© JUNGE FREIHEIT Verlag GmbH & Co.  www.jungefreiheit.de    37/01 07. September 2001


LOCKERUNGSÜBUNGEN
Sensibilität
Karl Heinzen

Joschka Fischer hat auf der UNO-Weltkonferenz gegen Rassismus in Durban im Namen der Bundesrepublik Deutschland Schuld für Kolonialismus und Sklaverei anerkannt und dadurch zugleich Verantwortung übernommen sowie sich einer historischen Verpflichtung gestellt. Wer ihm nun vorwirft, er habe durch seine Schuldanmaßung die Verbrechen des in das von ihm thematisierte Unrecht ausnahmsweise eben nicht involvierten Nationalsozialismus relativiert, handelt unfair. Sehr wohl hat der Außenminister auch diese Gelegenheit nicht ungenutzt gelassen, um das Erbe Hitlers als verpflichtend für gegenwärtige und zukünftige Politik herauszustellen. Er war darüber hinaus sogar so subtil, den Übereifer allzu vieler Afrikaner, sich mit dem an ihnen begangenen Unrecht ungebührlich in den Vordergrund zu drängen, zurechtzuweisen. Durch eine Entschuldigung behauptete er, „den Opfern und ihren Nachkommen zumindest die ihnen geraubte Würde zurückgeben“ zu können. So unkompliziert und doch diplomatisch kann nicht mit jedem Unrecht umgegangen werden. Es ist sicher so, daß Entschädigungszahlungen nicht zwischen Opfern diskriminieren dürfen. Für das moralische Urteil gilt das aber nicht.

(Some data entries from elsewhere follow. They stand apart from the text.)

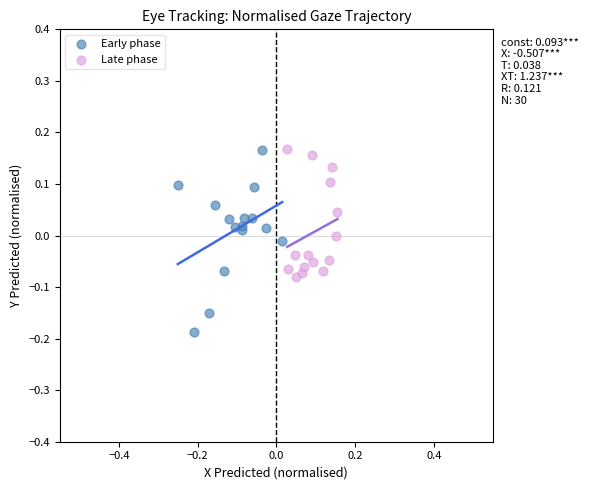

Which series contains the lowest Y value?

Early phase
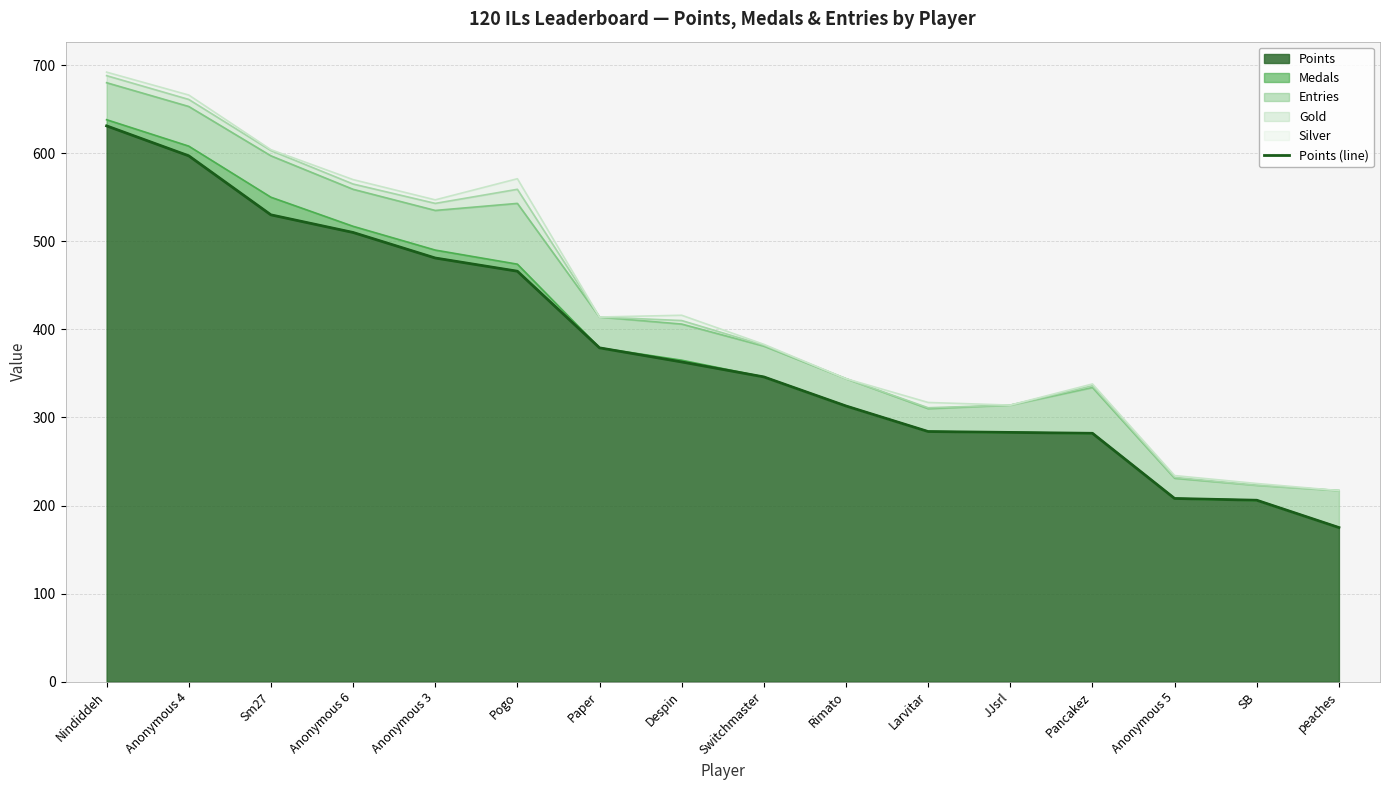

Approximately how many times larger is the value at Despin compared to Anonymous 3?

0.8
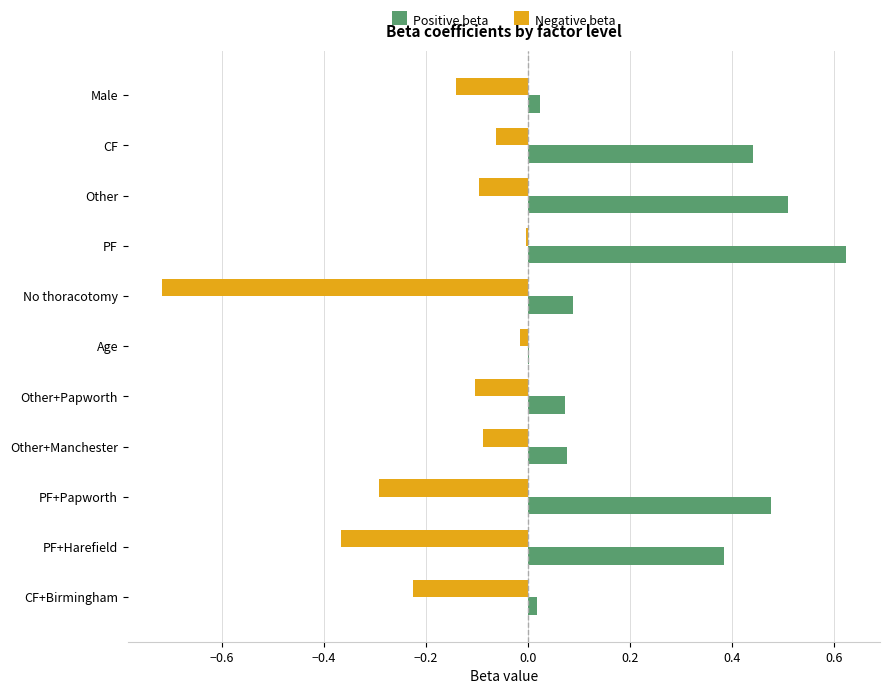

At which category does the chart reach its peak across all series?

PF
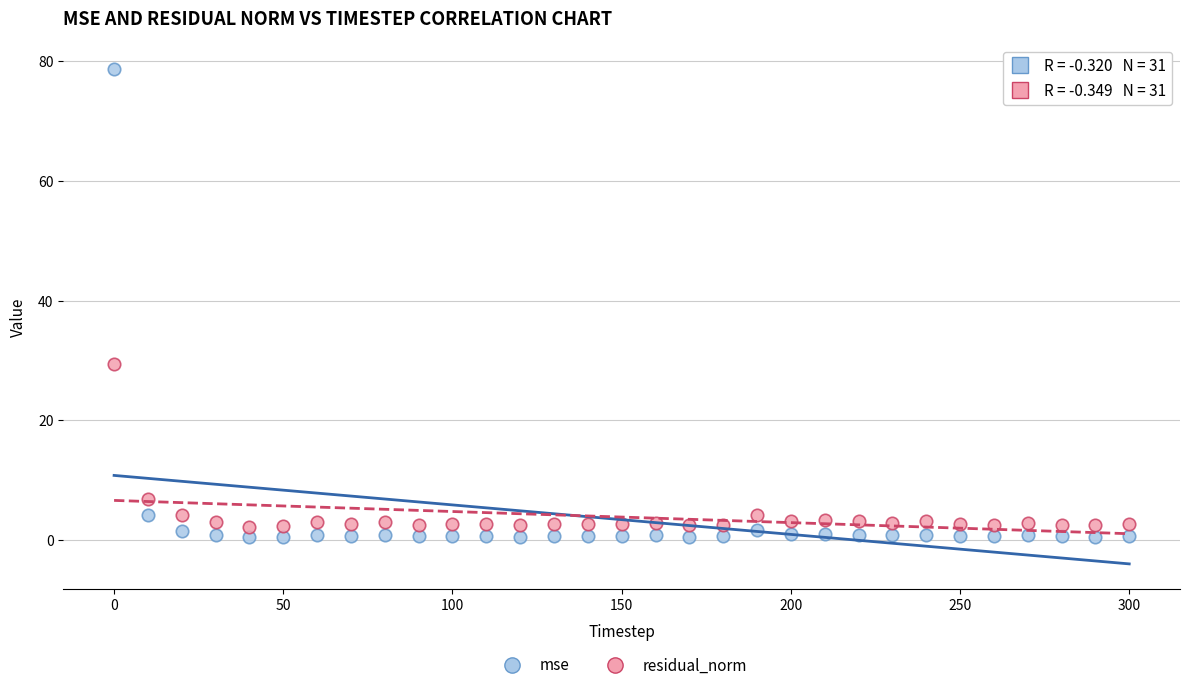

Which series reaches the maximum Y coordinate?

mse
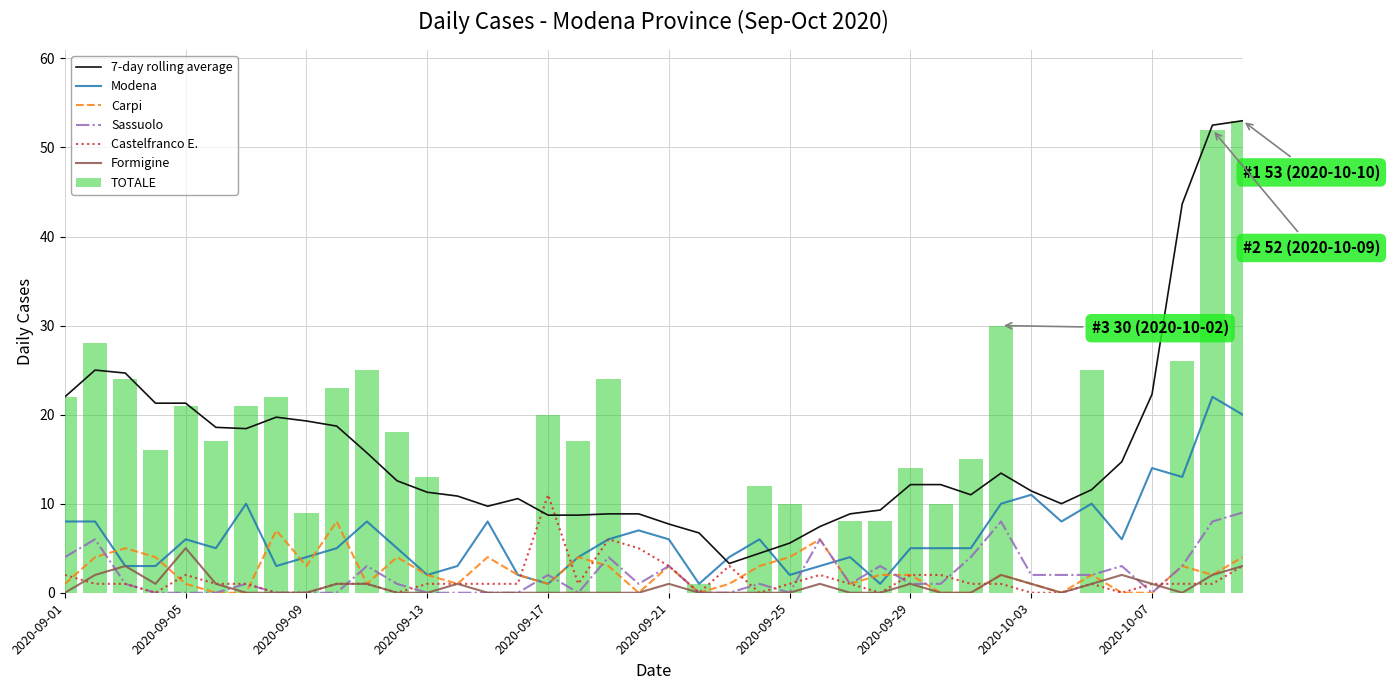

What is the total value across all series at 2020-09-24?

22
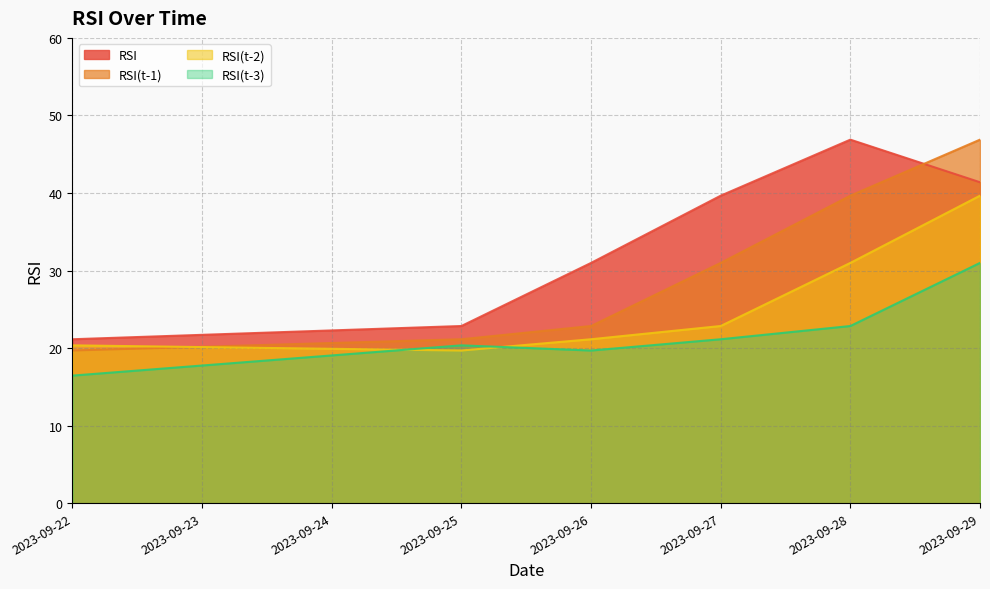

The value of RSI(t-2) at 2023-09-28 is 31.0. True or false?

True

Unter Joschka Fischer hat die deutsche Außenpolitik zu einer neuen Sensibilität im Umgang mit alten Fragestellungen gefunden. Sie ist aus ihrer Gedankenlosigkeit erwacht, in der sie meinte, es als selbstverständlich ansehen zu dürfen, daß Deutschland als ein geachtetes Mitglied der Völkergemeinschaft gilt. Eine unappetitliche Scheinheiligkeit, die auf mehr als fünf Jahrzehnten bundesrepublikanischer Geschichte lastete, ist Vergangenheit. Wer für das, was geschehen ist, finanziell geradesteht und den Bürgern seines Landes eine wachsende Zahl von Chancen bietet, mit Herz und Verstand auch moralische Verantwortung zu übernehmen, kann nämlich nicht zur gleichen Zeit vom Ausland erwarten, so behandelt zu werden, als wäre die Kontinuität mit dem Unrecht bereits erfolgreich und endgültig durchbrochen. Da die Staatengemeinschaft sich nun allerdings ihrerseits entweder aus falscher Rücksichtnahme oder aus Gleichgültigkeit gegenüber den Verbrechen anderer dem Ringen Deutschlands um die Abkehr von einer verhängnisvollen Tradition verschließt, muß sie durch eine Politik maßvoller, aber unmißverständlicher Selbstbezichtigungen dazu gebracht werden, ihr Vertrauen in unser Land zurückzustellen, um es gemeinsam mit den vielen, die hierzulande aus der Geschichte lernen, auf eine neue Grundlage zu stellen. Wir dürfen sicher nicht jemandem mißtrauen, bloß weil er uns vertraut. Wir müssen ihn aber dazu ermuntern, ein bißchen kritischer mit uns und mit unserer Vergangenheit umzugehen. Alles andere wäre eine Geringschätzung der Verdienste von Millionen von Menschen, die Großes geleistet haben im Kampf gegen das kollektive Verdrängen. Joschka Fischer ist sich dieses Auftrages bewußt: Mit ihm wird die Bundesrepublik nicht vergessen, worauf sie gegründet ist.